The effects of selective and divided attention on sensory precision and integration.

Autor: Odegaard B; Department of Psychology, University of California-Los Angeles, 1285 Franz Hall, Box 951563, Los Angeles, CA 90095-1563, United States. Electronic address: odegaard.brian@gmail.com., Wozny DR; Department of Psychology, University of California-Los Angeles, 1285 Franz Hall, Box 951563, Los Angeles, CA 90095-1563, United States., Shams L; Department of Psychology, University of California-Los Angeles, 1285 Franz Hall, Box 951563, Los Angeles, CA 90095-1563, United States; Department of BioEngineering, University of California-Los Angeles, 420 Westwood Plaza, 5121 Engineering V, Los Angeles, CA 90095-1600, United States; Neuroscience Interdepartmental Program, University of California-Los Angeles, 1502 Gonda (Goldschmied) Neuroscience and Genetics Research Center, 695 Charles Young Drive South, Los Angeles, CA 90095-1761, United States.
Jazyk: angličtina
Zdroj: Neuroscience letters [Neurosci Lett] 2016 Feb 12; Vol. 614, pp. 24-8. Date of Electronic Publication: 2015 Dec 29.

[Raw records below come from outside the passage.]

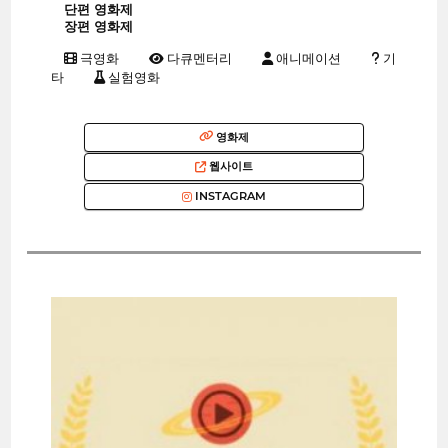
단편 영화제
장편 영화제
극영화
다큐멘터리
애니메이션
기
타
실험영화
영화제
웹사이트
INSTAGRAM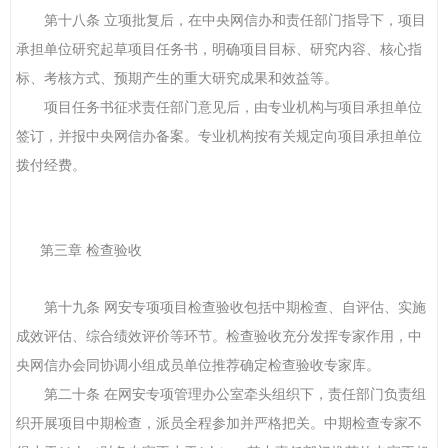
第十八条 立项批复后，在中央网信办和责任部门指导下，项目
承担单位研究起草项目任务书，明确项目目标、研究内容、核心指
标、考核方式、预期产生的重大研究成果和效益等。
项目任务书征求责任部门意见后，由专业机构与项目承担单位
签订，并报中央网信办备案。专业机构按有关规定向项目承担单位
拨付经费。
第三章 检查验收
第十九条 网安专项项目检查验收包括中期检查、自评估、实施
成效评估、综合绩效评价等环节。检查验收充分发挥专家作用，中
央网信办会同协调小组成员单位推荐确定检查验收专家库。
第二十条 在网安专项管理办公室牵头组织下，责任部门负责组
织开展项目中期检查，派员全程参加并严格把关。中期检查专家不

DOI: 10.1016/j.neulet.2015.12.039
Abstrakt: In our daily lives, our capacity to selectively attend to stimuli within or across sensory modalities enables enhanced perception of the surrounding world. While previous research on selective attention has studied this phenomenon extensively, two important questions still remain unanswered: (1) how selective attention to a single modality impacts sensory integration processes, and (2) the mechanism by which selective attention improves perception. We explored how selective attention impacts performance in both a spatial task and a temporal numerosity judgment task, and employed a Bayesian Causal Inference model to investigate the computational mechanism(s) impacted by selective attention. We report three findings: (1) in the spatial domain, selective attention improves precision of the visual sensory representations (which were relatively precise), but not the auditory sensory representations (which were fairly noisy); (2) in the temporal domain, selective attention improves the sensory precision in both modalities (both of which were fairly reliable to begin with); (3) in both tasks, selective attention did not exert a significant influence over the tendency to integrate sensory stimuli. Therefore, it may be postulated that a sensory modality must possess a certain inherent degree of encoding precision in order to benefit from selective attention. It also appears that in certain basic perceptual tasks, the tendency to integrate crossmodal signals does not depend significantly on selective attention. We conclude with a discussion of how these results relate to recent theoretical considerations of selective attention.